Gaming apps account for about 70% of all App Store revenue, and that comes from less than 10% of the platform’s users, according to the ruling. Those big spenders help offset the more than 80% of App Store accounts that generate virtually no revenue.
Apple made about $3.8 billion in U.S. revenue from games in 2020, most of which came from in-app purchases, according to estimates from Sensor Tower.
But even if the ruling ends up costing Apple a few billion dollars a year, that’s still a small fraction of its total revenue. In fiscal 2021 alone, the company is estimated to bring in more than $360 billion, meaning the change won’t make or break its overall financial performance. And many developers may choose to stick to Apple’s payment system so they don’t have to build their own web payment platform.
The judge also didn’t force Apple to change its fees or let third-party app stores on its platform, which would have been a far larger blow to the company’s revenue.
The ruling states that Apple must let developers communicate with customers “through points of contact obtained voluntarily from customers through registration within the app.” Last month, as part of minor concessions designed to settle a class-action lawsuit with app makers in the U.S., Apple had already agreed to allow those direct communications between developers and end users.
The ruling in the Epic trial only applies to the U.S., while Apple’s previous App Store changes -- relating to communications and reader apps -- were designed to be global.
The judge’s decision could ultimately mean Epic’s Fortnite comes back to the App Store. The popular game was originally removed last year for using its own payment method, bypassing Apple’s fees. Now that an injunction is in place for Apple to allow that approach in some form, Fortnite could be poised to return.
Sweeney said Friday that Epic would only restore Fortnite on the App Store “when and where Epic can offer in-app payment in fair competition with Apple in-app payment, passing along the savings to consumers.”
The ruling is believed to mean that users would be able to make purchases via the web, rather than having a competing payment system in apps themselves. That means Epic would need to build a website to let users make purchases and include a link to that site in Fortnite in order to comply with the rules. That’s something Sweeney appears to be implying that Epic doesn’t want to do. Epic wants a built-in payment system, not the option to steer to the web.

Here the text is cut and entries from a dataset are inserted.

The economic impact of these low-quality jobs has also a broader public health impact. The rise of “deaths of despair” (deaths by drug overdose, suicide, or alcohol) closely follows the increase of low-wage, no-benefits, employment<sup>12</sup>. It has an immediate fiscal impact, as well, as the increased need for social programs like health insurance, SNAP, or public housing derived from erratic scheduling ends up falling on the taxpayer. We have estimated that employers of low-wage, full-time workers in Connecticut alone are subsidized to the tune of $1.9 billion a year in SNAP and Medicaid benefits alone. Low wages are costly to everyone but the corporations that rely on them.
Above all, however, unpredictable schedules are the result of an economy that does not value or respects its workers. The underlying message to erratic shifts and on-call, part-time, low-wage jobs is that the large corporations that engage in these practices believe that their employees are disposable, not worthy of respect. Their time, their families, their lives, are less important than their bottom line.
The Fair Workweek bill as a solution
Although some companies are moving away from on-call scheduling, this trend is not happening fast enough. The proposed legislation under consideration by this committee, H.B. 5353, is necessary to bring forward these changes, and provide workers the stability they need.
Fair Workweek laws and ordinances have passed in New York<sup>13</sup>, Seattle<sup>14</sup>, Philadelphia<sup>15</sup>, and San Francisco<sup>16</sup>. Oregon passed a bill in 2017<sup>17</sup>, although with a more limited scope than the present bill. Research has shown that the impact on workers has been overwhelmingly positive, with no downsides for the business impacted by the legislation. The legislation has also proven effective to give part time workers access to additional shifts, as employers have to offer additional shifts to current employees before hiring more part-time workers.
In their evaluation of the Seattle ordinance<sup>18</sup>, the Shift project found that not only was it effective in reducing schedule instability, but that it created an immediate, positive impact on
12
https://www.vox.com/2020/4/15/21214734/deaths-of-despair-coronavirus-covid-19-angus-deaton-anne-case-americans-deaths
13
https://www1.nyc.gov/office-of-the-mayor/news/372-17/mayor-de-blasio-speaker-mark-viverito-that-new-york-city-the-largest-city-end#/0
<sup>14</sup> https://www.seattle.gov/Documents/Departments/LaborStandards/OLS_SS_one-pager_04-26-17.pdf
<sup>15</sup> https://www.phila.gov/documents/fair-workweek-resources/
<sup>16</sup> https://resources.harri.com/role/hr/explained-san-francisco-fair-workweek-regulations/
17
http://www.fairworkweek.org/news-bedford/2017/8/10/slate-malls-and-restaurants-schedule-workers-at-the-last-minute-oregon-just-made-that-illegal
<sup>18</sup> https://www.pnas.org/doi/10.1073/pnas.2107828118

In a briefing, Apple said that the reasons for banning Fortnite far eclipsed Epic’s decision to offer an alternative payment method and it’s unclear if Fortnite would return. It did, however, point to previous comments that it would allow Fortnite back if it returned to compliance with the App Store rules.
Sweeney said that Epic will continue “fighting for fair competition among in-app payment methods and app stores for a billion consumers.”
The ruling didn’t apply to the revenue that Apple previously lost from Epic bypassing its payment system. The judge ruled that Epic owes Apple $3.7 million for missed fees for Fortnite purchases made between August and October 2020. She also said Epic must pay Apple its 30% cut for purchases made between November 2020 and the ruling.
Apple has argued that its tight control of the App Store helps protect consumers and prevent developers from swindling users.
“We are still analyzing the decision, which is 180 pages long,” Apple’s Adams added, “but the headline is that Apple’s app store business model has been validated.”